What the task requires
For this exercise, please reproduce the records below word for word, from the first line through the line with "right shoulder: (555, 328)".

(Saved entries)
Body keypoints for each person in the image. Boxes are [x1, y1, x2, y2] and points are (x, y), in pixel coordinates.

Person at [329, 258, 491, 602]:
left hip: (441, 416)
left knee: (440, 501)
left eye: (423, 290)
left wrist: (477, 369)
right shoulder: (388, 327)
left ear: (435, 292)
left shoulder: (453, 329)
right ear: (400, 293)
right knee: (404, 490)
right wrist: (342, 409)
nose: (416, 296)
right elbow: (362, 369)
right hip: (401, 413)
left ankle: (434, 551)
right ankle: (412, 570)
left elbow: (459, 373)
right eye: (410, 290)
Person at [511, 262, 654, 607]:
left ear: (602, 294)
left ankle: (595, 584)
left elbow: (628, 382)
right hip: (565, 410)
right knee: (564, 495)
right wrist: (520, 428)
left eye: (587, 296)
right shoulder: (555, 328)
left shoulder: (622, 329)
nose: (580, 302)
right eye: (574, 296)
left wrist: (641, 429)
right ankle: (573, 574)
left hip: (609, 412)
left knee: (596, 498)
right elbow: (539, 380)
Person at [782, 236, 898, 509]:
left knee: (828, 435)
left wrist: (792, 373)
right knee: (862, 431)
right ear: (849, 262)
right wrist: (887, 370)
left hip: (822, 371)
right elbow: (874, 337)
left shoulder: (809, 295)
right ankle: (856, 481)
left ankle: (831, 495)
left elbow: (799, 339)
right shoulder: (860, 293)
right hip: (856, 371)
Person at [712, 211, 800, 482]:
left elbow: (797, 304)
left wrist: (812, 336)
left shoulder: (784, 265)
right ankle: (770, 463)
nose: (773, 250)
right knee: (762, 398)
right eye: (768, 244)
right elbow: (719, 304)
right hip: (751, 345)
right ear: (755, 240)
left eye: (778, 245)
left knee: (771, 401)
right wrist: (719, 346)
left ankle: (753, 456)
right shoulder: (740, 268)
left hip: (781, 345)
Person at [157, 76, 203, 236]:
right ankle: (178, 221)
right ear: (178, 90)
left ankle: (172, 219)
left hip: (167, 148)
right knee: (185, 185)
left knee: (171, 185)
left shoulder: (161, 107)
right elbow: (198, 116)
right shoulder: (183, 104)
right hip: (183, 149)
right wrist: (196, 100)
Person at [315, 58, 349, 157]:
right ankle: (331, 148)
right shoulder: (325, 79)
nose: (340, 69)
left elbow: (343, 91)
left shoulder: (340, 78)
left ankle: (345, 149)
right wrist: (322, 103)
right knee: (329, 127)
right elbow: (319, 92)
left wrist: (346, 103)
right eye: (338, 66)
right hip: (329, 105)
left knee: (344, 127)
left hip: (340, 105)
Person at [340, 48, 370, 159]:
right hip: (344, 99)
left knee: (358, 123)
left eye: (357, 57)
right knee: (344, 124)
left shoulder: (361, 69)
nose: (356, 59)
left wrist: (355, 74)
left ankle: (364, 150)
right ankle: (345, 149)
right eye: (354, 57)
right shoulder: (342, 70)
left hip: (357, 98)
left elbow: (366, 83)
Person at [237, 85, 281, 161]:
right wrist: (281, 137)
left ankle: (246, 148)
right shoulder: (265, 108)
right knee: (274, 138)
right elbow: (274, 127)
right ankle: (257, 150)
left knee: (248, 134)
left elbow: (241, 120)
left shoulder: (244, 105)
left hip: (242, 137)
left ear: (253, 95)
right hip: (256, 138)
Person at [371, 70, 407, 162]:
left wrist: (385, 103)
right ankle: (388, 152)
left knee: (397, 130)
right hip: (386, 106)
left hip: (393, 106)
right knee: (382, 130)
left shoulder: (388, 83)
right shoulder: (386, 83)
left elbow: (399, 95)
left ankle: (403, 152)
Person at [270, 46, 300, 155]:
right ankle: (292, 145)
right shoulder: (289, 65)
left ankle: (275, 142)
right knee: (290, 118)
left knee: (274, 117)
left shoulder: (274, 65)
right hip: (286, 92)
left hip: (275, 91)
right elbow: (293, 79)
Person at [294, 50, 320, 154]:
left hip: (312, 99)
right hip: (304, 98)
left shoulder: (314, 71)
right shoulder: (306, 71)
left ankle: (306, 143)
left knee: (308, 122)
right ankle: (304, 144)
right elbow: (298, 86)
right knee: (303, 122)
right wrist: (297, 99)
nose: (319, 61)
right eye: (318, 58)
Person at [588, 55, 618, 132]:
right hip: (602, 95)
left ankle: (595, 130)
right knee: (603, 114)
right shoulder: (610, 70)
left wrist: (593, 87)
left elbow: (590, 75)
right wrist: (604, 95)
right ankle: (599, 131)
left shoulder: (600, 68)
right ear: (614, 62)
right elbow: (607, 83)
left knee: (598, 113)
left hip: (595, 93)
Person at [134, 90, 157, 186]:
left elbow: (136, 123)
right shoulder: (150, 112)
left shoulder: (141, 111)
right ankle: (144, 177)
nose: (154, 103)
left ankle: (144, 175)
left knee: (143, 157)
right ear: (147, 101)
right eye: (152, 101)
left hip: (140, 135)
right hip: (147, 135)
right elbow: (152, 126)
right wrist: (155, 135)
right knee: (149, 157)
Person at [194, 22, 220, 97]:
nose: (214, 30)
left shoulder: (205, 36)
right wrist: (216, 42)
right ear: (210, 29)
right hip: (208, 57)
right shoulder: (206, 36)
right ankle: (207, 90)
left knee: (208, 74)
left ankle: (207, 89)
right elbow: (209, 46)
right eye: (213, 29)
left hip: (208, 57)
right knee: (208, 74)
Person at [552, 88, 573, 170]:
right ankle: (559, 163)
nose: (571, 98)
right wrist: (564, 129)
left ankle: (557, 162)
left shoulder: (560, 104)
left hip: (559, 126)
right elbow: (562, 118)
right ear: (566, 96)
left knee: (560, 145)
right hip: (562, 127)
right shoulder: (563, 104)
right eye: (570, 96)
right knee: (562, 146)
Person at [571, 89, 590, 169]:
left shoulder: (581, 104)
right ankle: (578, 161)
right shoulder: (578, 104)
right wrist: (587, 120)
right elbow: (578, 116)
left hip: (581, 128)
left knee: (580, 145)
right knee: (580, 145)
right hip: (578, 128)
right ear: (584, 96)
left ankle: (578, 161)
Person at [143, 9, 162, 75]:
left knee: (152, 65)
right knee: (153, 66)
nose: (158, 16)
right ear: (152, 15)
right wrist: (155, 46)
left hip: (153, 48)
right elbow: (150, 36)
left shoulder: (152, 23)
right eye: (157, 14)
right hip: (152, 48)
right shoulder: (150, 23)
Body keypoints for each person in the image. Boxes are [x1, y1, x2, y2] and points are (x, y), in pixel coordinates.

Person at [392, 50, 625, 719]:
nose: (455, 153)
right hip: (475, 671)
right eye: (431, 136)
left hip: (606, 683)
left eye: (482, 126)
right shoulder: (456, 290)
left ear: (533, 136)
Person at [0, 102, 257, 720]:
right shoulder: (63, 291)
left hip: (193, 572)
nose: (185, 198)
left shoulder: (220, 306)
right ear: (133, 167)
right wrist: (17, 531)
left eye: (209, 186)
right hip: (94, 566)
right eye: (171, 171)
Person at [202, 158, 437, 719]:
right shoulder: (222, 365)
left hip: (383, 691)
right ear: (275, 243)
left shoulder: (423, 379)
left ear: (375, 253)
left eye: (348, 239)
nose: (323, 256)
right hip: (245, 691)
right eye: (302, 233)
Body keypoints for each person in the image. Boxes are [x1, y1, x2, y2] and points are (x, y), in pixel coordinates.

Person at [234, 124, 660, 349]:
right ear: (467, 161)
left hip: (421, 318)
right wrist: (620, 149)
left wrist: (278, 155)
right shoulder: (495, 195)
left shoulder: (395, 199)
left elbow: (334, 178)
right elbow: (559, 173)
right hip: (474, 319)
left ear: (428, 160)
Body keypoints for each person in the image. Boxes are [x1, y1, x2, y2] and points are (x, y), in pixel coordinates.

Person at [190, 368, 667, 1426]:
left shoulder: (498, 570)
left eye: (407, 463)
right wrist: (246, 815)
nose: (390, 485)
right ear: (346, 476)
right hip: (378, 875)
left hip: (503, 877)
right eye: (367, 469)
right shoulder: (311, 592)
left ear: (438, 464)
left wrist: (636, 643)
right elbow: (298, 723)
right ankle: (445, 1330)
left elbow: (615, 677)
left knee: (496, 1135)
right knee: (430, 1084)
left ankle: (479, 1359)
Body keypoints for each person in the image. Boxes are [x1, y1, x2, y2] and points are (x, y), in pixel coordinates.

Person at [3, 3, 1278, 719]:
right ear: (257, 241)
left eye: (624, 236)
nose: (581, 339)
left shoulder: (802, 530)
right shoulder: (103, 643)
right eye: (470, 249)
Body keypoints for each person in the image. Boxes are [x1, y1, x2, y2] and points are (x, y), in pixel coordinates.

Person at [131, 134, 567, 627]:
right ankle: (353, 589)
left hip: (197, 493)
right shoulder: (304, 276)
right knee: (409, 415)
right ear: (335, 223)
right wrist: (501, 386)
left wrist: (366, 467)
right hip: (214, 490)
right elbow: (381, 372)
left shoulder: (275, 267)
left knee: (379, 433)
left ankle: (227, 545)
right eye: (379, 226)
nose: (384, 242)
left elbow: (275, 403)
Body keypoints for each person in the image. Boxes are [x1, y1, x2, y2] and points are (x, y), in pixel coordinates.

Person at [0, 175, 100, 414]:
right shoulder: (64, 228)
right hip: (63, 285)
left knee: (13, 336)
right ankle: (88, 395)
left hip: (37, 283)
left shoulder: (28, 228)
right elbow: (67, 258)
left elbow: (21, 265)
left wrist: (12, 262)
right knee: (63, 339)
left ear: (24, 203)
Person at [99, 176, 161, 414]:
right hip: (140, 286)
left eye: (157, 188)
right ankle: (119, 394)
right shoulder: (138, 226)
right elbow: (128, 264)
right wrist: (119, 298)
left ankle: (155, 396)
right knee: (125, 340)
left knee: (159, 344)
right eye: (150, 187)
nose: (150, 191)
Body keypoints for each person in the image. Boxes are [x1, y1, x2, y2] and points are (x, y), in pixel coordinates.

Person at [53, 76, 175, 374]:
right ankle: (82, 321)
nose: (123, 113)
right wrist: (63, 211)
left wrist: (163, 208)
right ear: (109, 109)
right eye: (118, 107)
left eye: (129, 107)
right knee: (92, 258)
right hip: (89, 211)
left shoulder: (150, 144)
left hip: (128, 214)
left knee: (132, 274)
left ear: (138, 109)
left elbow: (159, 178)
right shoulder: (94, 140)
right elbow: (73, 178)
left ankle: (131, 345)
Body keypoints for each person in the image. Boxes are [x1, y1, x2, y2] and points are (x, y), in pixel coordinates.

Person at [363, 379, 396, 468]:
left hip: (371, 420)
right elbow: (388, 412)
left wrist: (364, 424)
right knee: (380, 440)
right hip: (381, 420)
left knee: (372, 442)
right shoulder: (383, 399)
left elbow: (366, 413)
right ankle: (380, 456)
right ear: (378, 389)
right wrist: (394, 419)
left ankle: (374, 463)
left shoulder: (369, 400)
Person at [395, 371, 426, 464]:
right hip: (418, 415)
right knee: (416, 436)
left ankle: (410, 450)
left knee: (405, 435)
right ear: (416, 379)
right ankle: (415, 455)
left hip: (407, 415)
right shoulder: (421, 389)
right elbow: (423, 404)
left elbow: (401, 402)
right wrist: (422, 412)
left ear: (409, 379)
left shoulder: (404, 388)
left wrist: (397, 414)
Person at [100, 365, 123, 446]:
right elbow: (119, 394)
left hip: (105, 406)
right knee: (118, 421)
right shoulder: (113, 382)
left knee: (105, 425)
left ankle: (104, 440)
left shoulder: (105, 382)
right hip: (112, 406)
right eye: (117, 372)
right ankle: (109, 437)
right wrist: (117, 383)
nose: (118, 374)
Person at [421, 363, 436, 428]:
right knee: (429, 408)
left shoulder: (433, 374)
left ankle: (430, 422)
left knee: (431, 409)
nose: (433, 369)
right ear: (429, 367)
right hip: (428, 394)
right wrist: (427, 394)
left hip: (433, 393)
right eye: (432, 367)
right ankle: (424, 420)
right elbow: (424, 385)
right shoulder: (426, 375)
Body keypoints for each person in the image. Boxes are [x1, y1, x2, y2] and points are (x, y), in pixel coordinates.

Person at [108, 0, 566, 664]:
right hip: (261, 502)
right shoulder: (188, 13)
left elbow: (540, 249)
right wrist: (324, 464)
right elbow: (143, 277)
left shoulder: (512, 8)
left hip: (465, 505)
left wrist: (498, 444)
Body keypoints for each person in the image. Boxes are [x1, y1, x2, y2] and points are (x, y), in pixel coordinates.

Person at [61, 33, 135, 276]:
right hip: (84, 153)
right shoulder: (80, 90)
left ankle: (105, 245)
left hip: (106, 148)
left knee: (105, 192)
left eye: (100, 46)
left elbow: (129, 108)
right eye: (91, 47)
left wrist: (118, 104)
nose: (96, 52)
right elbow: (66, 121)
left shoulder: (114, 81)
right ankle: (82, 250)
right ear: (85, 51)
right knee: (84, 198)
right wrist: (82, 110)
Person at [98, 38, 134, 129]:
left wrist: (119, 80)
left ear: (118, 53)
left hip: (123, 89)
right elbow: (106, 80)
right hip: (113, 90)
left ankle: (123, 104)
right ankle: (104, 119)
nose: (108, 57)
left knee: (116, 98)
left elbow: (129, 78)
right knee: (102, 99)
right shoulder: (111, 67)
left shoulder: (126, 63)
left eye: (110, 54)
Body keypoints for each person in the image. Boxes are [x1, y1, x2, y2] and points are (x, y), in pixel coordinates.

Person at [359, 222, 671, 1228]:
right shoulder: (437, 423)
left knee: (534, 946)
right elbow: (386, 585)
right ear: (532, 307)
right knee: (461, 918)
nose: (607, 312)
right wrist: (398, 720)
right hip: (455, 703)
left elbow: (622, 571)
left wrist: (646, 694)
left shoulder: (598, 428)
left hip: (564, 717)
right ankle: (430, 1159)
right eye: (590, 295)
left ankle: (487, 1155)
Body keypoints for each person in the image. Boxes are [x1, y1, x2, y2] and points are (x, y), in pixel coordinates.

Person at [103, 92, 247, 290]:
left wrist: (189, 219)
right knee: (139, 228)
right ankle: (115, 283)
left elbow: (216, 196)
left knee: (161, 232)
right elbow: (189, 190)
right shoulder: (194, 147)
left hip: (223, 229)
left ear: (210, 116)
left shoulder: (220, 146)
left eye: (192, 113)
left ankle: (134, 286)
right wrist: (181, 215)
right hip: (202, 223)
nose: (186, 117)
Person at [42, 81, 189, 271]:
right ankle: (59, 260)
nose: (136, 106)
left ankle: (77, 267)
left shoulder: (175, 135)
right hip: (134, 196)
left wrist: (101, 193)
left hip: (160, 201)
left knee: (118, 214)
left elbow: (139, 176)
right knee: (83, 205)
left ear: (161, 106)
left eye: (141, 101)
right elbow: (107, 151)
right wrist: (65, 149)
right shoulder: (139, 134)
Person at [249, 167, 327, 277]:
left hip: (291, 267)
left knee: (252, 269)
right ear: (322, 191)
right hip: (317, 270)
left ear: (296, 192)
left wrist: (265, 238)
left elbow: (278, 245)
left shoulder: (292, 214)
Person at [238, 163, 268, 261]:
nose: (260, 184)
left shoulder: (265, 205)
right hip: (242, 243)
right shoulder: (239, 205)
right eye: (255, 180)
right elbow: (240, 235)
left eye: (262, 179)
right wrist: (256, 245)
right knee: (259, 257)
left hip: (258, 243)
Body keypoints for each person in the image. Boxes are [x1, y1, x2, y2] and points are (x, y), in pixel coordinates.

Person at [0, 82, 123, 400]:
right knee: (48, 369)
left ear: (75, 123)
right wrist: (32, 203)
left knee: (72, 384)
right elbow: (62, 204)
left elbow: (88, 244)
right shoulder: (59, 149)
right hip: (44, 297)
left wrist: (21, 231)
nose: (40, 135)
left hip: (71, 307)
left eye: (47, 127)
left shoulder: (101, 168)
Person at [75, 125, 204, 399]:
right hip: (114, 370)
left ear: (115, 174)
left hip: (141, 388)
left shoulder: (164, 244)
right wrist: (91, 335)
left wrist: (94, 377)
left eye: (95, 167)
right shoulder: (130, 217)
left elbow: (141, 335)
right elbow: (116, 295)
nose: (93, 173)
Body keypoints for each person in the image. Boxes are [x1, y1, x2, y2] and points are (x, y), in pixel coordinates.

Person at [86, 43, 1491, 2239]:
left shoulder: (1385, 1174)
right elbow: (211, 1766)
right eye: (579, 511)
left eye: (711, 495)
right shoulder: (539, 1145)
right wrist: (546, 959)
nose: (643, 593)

Result of this exercise
Body keypoints for each person in the image. Boxes are [x1, y1, x2, y2] and points are (x, y), in pixel coordinates.

Person at [329, 258, 491, 602]:
left hip: (441, 416)
left knee: (440, 501)
left eye: (423, 290)
left wrist: (477, 369)
right shoulder: (388, 327)
left ear: (435, 292)
left shoulder: (453, 329)
right ear: (400, 293)
right knee: (404, 490)
right wrist: (342, 409)
nose: (416, 296)
right elbow: (362, 369)
right hip: (401, 413)
left ankle: (434, 551)
right ankle: (412, 570)
left elbow: (459, 373)
right eye: (410, 290)
Person at [511, 262, 654, 607]:
left ear: (602, 294)
left ankle: (595, 584)
left elbow: (628, 382)
right hip: (565, 410)
right knee: (564, 495)
right wrist: (520, 428)
left eye: (587, 296)
right shoulder: (555, 328)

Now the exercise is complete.